(EXCERPT PROVIDED)
The pilot story centers on the start of the school year, typical family conflicts (rebellious older sister; butthead older brother), and adolescent friendships and relationships. Where The Wonder Years really defines itself, though, is in the pilot’s final third. To this point, it’s been heartfelt and genuine and funny and just sad enough in a very identifiable way.

And then Brian Cooper dies.

Winnie’s older brother only appears in three episodes of the entire show, and two of those are the pilot and its immediate follow-up. It’s taken me years to realize just how much the impact of that character’s death in Vietnam shapes several significant events over the course of the series.

Kevin Arnold and Winnie Cooper - The Wonder YearsHaving screwed up royally and gotten in major trouble at school, Kevin rides home with his parents anticipating a severe punishment at the hands of his father. The three of them are met on the front porch by Kevin’s older brother and sister, who break the news about Brian’s death. It’s one of the series’ defining moments, bringing a real weight to the show, and setting up the iconic final moments, when Kevin and Winnie share their first kiss as he comforts her in the woods where they used to play. (MAJOR sigh of relief upon watching this one: Percy Sledge’s “When A Man Loves A Woman” still accompanies this scene. In my mind, this song is as inextricably tied to the scene as Peter Gabriel’s “In Your Eyes” is to John Cusack holding up a boom box. Maybe even more so.)

Episode two, “Swingers,” picks up immediately following the events of the pilot, opening at Brian Cooper’s funeral. (1980s pop culture afficionados, take note: The priest at the ceremony is David Lightman’s father – “This corn is raw!” – from WarGames.) Again, I’m incredibly relieved to hear Buffalo Springfield’s “For What It’s Worth” – you know, the “There’s something happening here…” song – playing on the soundtrack.

“Swingers” does a fantastic job of balancing the Cooper family’s with Kevin’s confusion in the wake of his kiss with Winnie, interwoven with the onset of junior-high sex education. Classic moment: Kevin’s gym teacher/sex ed instructor draws a diagram of the female reproductive system.

“Suddenly it became very clear why Mr. Cutlip had never been married,” Narrator Kevin recalls. “Any man who saw women that way would have no reason to.”

Cutlip Class Wonder Years

(This scene cracked my daughter up.)

(STORED DATA)
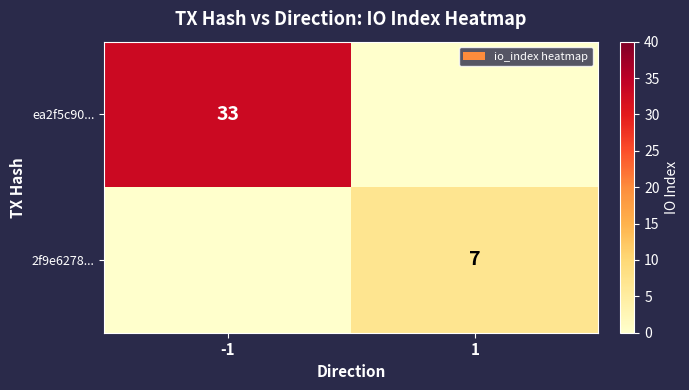

Is the value of ea2f5c90... at -1 greater than the value of 2f9e6278... at 1?

Yes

(PROBLEM TO WORK ON) Pick up the piece on The Wonder Years after its last line and keep writing it.

(TASK OUTPUT)
And “Swingers” just moves from one great scene to another: There’s Kevin and Paul’s quest to buy a copy of “Everything You Always Wanted to Know About Sex (But Were Afraid to Ask),” Wayne’s know-it-all doofus advice, and the post-first-kiss unease that casts Kevin and Winnie’s friendship in a new light.

Episodes three and four – “My Father’s Office” and “Angel,” respectively – establish the series’ approach to stand-alone stories that focus more on the Arnold family than the ongoing junior-high struggles. They also begin to round out a few of these relationships and characters, again setting things up for echoes and recurring themes down the road.

“My Father’s Office” looks at Kevin’s relationship with his dad, whom he accompanies to work for a day. Jack Arnold gets some depth to work with, and there’s a funny fantasy sequence in which Kevin imagines himself as an office boss, with his siblings as his subordinates.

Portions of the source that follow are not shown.